Business students win investment honor

Kansas University Finance graduate students Jonathan Horne, back left, Doug Goehl, Olathe, and Sydney Hayes, Topeka, and their professor, Catherine Shenoy, won national recognition for their work managing a successful stock portfolio as part of the Applied Portfolio Management class.

For a group of KU business students, things are looking up – up 30 percent in the past year, to be precise.

Students in Cathy Shenoy’s Applied Portfolio Management class last month won first place in a nationwide contest that tests students’ ability to manage a successful stock portfolio. The class earned a 30 percent return on its investments during 2006, which, combined with a presentation to a panel of judges, was enough to win first place in the national Redefining Investment Strategy Education conference in Dayton, Ohio.

Doug Goehl, a 37-year-old MBA student who was one of the presenters for the class, said the class and the contest were valuable life experiences.

“With this course, when it says ‘Applied Portfolio Management,’ the emphasis really is on ‘applied,'” he said.
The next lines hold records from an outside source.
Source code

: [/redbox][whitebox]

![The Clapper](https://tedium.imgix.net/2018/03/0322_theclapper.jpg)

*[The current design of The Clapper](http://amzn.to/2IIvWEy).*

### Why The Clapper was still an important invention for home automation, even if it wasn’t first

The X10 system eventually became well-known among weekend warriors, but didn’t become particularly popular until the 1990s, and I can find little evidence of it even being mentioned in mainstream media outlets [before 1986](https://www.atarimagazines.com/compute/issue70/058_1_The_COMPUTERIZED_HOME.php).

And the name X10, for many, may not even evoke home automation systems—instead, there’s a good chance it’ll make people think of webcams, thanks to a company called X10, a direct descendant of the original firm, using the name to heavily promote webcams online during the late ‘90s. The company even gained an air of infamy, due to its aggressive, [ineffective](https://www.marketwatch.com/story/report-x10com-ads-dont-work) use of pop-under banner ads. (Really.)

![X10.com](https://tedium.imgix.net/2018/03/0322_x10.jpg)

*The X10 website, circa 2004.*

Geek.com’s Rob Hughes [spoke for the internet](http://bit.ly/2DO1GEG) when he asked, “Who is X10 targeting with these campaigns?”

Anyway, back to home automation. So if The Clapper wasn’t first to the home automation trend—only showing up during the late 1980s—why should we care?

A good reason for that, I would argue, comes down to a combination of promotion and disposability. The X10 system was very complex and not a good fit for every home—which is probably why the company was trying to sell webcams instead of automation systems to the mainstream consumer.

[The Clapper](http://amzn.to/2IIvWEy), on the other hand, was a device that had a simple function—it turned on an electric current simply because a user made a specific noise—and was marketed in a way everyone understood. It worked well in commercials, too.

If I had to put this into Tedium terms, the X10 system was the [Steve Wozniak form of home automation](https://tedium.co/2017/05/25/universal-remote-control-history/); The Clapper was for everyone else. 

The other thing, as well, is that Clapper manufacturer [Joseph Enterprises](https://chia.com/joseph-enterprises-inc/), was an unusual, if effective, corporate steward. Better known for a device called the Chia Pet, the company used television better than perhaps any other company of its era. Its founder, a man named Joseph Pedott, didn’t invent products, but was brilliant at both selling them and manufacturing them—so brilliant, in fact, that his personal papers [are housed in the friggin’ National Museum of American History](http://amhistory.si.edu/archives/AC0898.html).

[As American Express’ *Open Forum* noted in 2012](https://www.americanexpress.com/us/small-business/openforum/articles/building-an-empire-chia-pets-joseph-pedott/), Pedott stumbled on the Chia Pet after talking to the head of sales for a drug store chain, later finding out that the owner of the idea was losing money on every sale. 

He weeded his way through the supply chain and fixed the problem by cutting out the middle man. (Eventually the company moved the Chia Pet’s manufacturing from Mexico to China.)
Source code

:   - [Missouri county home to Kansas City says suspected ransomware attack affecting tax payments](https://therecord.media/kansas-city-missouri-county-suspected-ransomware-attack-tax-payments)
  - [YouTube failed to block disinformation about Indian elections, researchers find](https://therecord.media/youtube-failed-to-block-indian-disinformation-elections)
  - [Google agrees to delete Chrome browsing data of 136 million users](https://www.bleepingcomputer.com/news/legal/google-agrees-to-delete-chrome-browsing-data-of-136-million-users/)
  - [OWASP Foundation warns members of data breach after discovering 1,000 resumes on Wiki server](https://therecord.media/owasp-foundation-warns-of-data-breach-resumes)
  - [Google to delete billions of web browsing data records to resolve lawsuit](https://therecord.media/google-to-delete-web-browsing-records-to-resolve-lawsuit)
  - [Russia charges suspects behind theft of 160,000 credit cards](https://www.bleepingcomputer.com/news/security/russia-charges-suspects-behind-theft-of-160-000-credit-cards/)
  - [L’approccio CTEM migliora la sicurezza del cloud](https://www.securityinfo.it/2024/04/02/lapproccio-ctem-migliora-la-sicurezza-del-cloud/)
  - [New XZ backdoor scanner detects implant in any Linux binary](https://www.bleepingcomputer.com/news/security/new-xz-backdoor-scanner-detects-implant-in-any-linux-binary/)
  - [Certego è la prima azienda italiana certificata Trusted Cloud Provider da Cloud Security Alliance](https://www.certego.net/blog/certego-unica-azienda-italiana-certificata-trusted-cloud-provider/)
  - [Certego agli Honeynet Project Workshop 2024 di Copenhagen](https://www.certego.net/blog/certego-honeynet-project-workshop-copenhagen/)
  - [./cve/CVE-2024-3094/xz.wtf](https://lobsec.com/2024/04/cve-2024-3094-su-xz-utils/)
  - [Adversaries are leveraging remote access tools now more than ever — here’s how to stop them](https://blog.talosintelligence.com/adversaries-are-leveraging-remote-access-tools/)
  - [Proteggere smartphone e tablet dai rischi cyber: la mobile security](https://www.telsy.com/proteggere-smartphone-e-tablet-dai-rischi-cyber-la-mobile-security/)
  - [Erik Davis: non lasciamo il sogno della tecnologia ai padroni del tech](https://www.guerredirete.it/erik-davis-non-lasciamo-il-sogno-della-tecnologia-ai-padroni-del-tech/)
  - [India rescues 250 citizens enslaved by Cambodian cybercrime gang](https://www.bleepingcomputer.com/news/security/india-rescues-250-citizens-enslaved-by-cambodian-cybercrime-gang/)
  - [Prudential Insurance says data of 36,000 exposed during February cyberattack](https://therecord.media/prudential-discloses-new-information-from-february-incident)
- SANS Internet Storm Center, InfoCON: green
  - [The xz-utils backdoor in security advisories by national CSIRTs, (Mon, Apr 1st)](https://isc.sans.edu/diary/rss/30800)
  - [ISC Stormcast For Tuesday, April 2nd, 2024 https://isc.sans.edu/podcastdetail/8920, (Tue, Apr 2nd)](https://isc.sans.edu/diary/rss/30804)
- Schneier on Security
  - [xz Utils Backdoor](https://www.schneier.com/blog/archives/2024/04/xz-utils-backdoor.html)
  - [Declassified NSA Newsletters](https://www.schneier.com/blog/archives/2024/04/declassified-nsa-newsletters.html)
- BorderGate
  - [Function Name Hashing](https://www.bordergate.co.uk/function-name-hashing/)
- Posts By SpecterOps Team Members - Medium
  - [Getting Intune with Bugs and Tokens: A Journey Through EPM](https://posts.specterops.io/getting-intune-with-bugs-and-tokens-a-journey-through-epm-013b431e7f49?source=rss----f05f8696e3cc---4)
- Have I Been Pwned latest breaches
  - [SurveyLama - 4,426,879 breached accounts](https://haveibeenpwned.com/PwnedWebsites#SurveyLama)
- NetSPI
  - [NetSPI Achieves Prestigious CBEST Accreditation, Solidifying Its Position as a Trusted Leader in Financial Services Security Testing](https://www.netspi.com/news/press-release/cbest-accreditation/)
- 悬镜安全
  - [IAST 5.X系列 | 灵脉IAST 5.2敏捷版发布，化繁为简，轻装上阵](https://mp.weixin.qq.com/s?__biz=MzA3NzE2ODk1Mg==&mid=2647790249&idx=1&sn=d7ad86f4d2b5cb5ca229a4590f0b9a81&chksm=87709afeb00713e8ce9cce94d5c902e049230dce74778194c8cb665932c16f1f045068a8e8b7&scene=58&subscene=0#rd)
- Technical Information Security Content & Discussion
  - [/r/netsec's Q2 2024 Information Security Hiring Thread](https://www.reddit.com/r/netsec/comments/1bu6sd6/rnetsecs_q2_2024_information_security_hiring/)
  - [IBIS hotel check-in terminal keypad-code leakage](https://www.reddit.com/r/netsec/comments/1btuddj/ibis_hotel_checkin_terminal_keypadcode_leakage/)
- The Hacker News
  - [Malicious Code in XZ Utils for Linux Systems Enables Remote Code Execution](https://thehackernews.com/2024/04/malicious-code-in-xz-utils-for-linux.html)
The KU class manages an actual investment portfolio that helps fund an annual men’s basketball scholarship and an annual master’s student scholarship. Alumnus Kent McCarthy donated $250,000 to start the program in 1993, and today that amount has grown to $2.4 million.

“The goal of the class is to be an educational experience,” Goehl said. “If it makes money, it’s kind of secondary. We’ve been lucky in the fact that we’ve been able to provide both for a very long time.”

The KU class won in the “hybrid” category of this year’s competition, which means the portfolios can include a mix of stocks and “derivative securities” such as options. Holdings in the portfolio include a medical-device developer, a Chinese provider of organic fruits and vegetables, and a chemical company in Oklahoma.

Goehl, who has a job lined up in the corporate strategy department of Payless ShoeSource, presented the portfolio along with two other students who took the class last year, Sydney Hayes and Jonathan Horne.

Shenoy, an assistant professor of business, said that students’ decisions in previous years helped set the stage for the success of this year’s portfolio.

“We don’t do a whole lot of trading. We’re more into long-term holding,” she said. “It’s a little bit problematic to say that all of the returns belong to the 2006 class because a lot of the stocks were selected before then.”